Whenever you begin with a ship named "Cannibal", you know you're also dealing with symbolism. The symbolism of the written word, of a book I did not read, is far better depicted in this film than one would expect. Perhaps the character of the reverend is the ultimate symbol of Faith. Don't expect the usual hypocrite you see in most movies. Like I said, this is too iconoclastic for anything that obvious. All of the characters have more to them than meets the eye, with the probable exception of our two macho male shipmen, the young captain and his charismatic older helmsman. The world is seen mostly through their honest eyes of hard working men. The older, wiser one has seen it before. The captain is at a stage in life when he thinks he is a cynic, but is still fairly naive about people.
Which may be why Hudson was allowed to play the role. On the surface, he appears a mismatch for a role you'd expect Bogie in, or perhaps cast member Kennedy. However, the contrast of not being what one appears was set in our director's mind. He could easily have added scars, whiskers, and pot marks to our captain, but it was on purpose that we see the glamorous duo of our two gorgeous leads feel like they appear rugged, while all the time being untainted by the world. To their credit, they do a great job of conveying this feeling. One looks and sees Rock Hudson in a role that doesn't become him, but that's because the role doesn't become the character. He is a clean soul being put through the wringer of an unclean world.

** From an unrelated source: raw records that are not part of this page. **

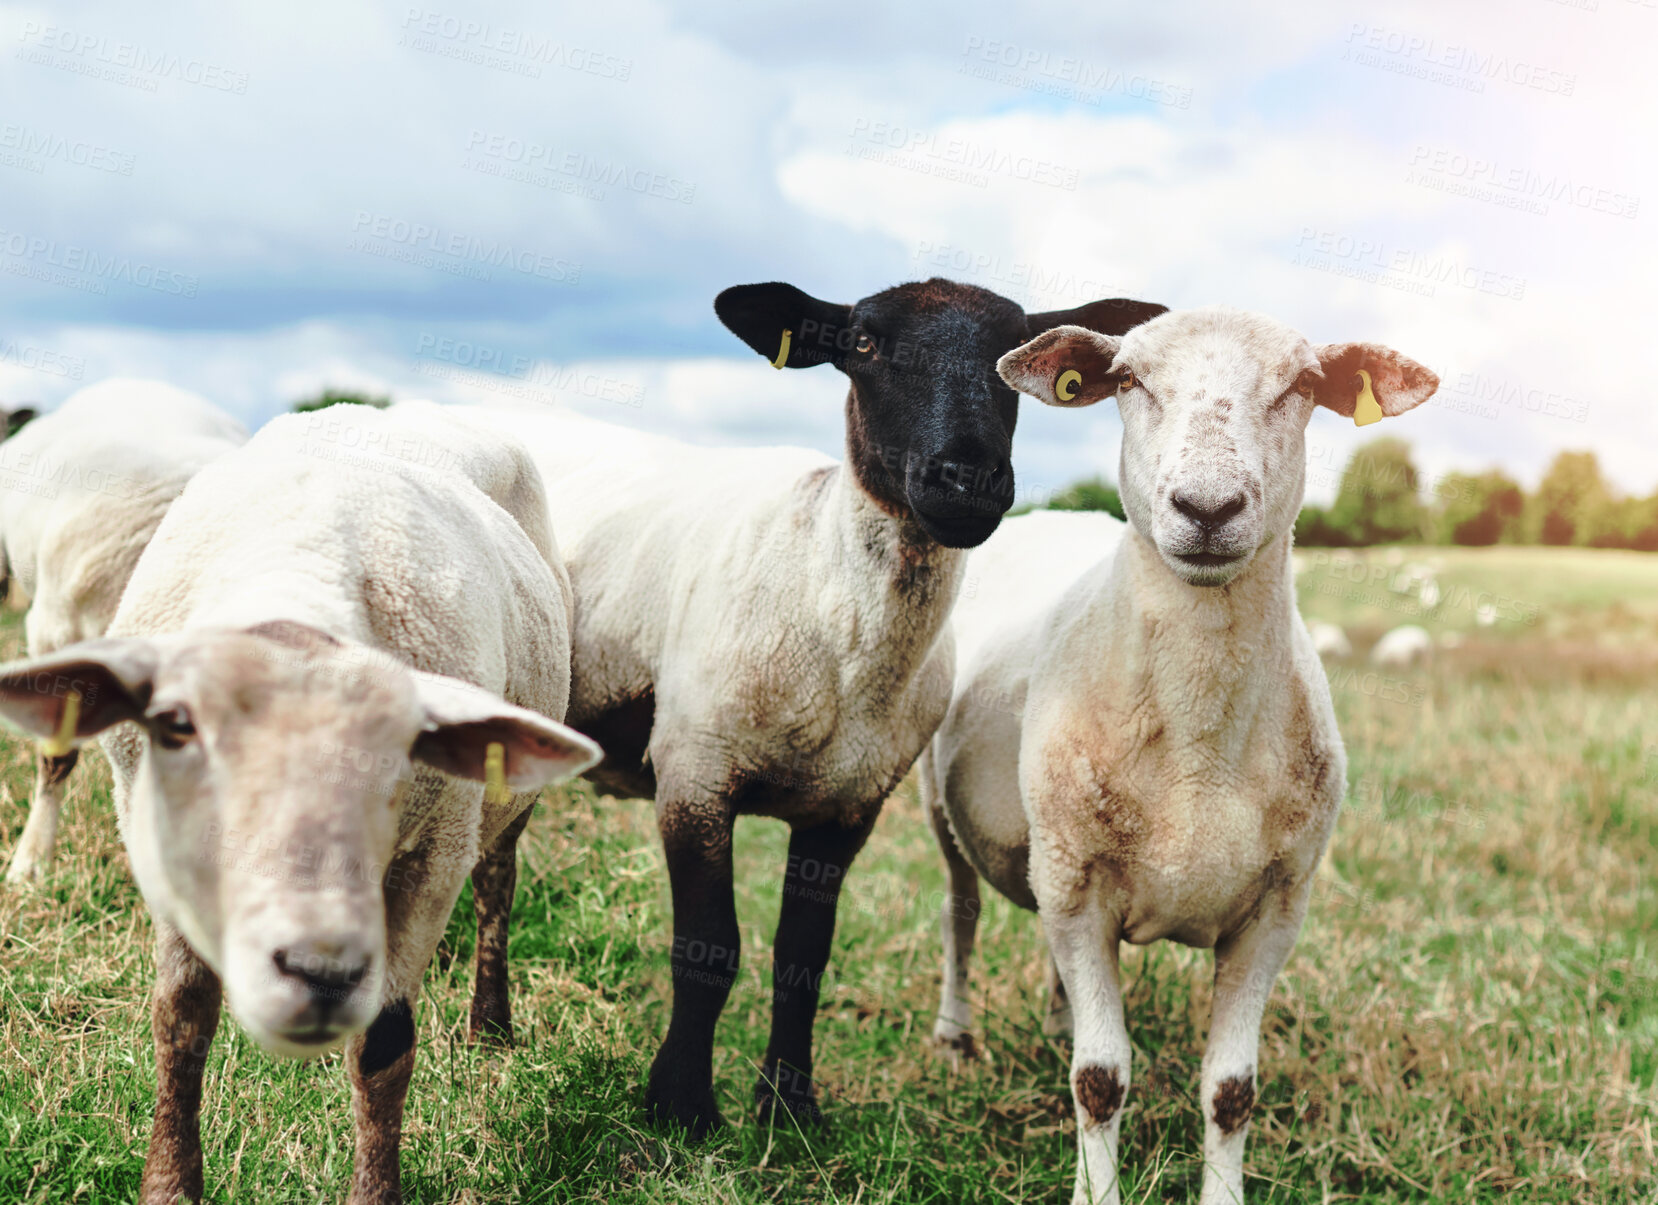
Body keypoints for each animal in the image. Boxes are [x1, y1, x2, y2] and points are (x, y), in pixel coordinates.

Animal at [454, 278, 1167, 1133]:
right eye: (862, 344)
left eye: (1015, 354)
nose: (967, 480)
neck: (834, 620)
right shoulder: (695, 770)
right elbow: (709, 948)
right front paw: (680, 1106)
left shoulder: (849, 805)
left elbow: (803, 956)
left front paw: (789, 1105)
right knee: (494, 871)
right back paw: (486, 1031)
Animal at [928, 306, 1432, 1200]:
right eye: (1128, 379)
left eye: (1304, 384)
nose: (1206, 505)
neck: (1199, 745)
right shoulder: (1081, 886)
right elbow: (1100, 1079)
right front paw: (1095, 1190)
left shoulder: (1276, 908)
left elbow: (1232, 1090)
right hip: (949, 808)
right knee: (961, 913)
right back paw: (956, 1036)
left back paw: (1057, 1017)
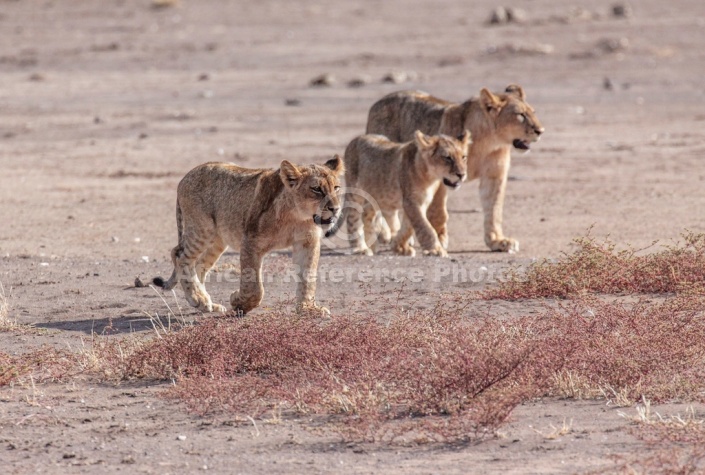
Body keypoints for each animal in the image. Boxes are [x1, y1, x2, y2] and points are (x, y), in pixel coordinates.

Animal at [340, 129, 468, 256]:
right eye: (447, 157)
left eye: (463, 157)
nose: (462, 175)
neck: (430, 178)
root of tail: (355, 139)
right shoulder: (411, 201)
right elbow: (424, 226)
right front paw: (435, 250)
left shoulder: (419, 201)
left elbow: (408, 227)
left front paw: (399, 247)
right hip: (356, 192)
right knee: (353, 219)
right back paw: (360, 248)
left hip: (379, 196)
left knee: (367, 211)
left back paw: (372, 243)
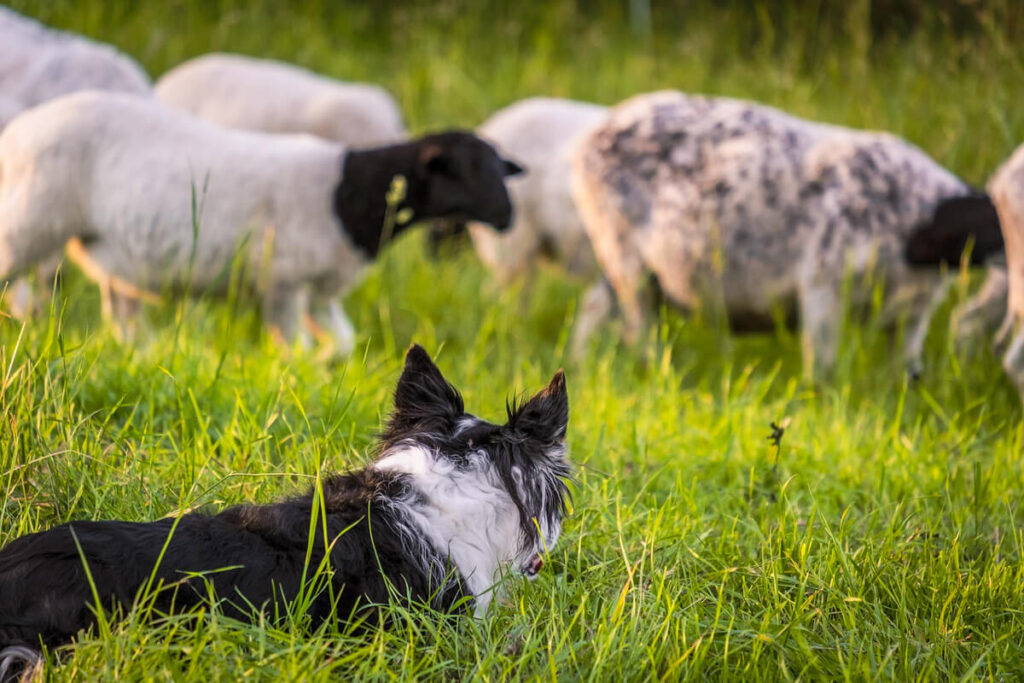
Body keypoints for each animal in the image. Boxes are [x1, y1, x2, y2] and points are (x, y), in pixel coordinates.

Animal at [0, 92, 523, 353]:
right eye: (463, 170)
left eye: (500, 169)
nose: (507, 218)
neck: (349, 197)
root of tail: (20, 129)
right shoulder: (283, 283)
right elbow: (294, 348)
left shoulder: (321, 288)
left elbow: (343, 343)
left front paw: (326, 370)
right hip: (27, 222)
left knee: (123, 321)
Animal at [570, 90, 1003, 375]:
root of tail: (595, 132)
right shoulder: (823, 284)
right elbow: (823, 367)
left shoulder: (914, 313)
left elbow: (909, 370)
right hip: (624, 254)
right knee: (638, 330)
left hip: (619, 262)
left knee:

There is a sad scene which is designed to make strong men cry and women gasp. It is very effective. But then this entire film is very effective.

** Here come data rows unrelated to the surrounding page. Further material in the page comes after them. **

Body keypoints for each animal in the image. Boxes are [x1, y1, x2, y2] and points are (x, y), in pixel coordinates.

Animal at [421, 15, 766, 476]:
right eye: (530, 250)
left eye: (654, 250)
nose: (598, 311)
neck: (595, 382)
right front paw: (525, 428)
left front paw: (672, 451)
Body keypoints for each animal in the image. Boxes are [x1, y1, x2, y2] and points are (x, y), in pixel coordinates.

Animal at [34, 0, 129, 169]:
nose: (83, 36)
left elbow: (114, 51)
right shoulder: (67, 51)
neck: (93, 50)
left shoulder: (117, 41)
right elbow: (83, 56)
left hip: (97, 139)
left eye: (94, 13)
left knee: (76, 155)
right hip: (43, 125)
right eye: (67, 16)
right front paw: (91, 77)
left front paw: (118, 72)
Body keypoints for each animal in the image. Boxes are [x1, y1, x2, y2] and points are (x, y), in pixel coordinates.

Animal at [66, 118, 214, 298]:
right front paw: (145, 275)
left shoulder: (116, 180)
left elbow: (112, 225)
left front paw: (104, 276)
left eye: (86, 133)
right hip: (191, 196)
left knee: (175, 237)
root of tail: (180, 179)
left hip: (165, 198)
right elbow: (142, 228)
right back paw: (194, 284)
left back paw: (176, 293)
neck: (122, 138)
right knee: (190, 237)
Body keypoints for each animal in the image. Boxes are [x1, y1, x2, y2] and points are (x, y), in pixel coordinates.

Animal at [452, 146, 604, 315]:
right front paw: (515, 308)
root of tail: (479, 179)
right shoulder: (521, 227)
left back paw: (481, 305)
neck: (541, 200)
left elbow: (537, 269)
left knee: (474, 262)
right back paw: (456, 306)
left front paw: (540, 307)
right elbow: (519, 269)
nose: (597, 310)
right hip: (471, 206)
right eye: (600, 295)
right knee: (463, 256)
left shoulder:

So why do I only rate it 7/10? Honestly, I like the "cut and dry" escapism, and would rather see all the facts be known. But this is a "reality" piece. Perhaps I am not strong enough for complete reality. For instance, our hero is left dangling about the truth over whom to trust, and puts it in Faith to trust the right person. This is very realistic, but it is totally annoying to watch, when we are bursting to have it be known.
But that's why it is not revealed to our character. There are many other examples of "loose ends", such as a former airman never confronting a braggart who falsely claims to be an ex-pilot. It is never brought up again.

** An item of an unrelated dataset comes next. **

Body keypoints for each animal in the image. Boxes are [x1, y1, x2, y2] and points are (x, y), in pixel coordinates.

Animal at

A few loose ends I could handle, but this is stark reality. There are many loose ends. This is a "mature" piece, designed to help us "mature" into serenity.
This is why I set it down one notch, out of my own desire for escapism. The film does what it sets out to do. The directing is excellent.
I do set it down two notches for the ending, which I did not buy. Our hero makes a huge, needless sacrifice, which is meant to be attributed to his idealism, but which leaves him pretty much penniless, which is a condition he'll stay in while he waits for a date two years later with the heroine. I felt it didn't belong in this realistic piece, and while I could forgive the "letdown" ending as part of realism, this was a Hollywood ending that just added to the annoyance.
Still, because of its iconoclastic nature of escapist scenery mixed with realism few could endure, I highly recommend this piece. It is a showcase for directing, writing, and cinema. Viewed alone, or with others, this is a very remarkable work.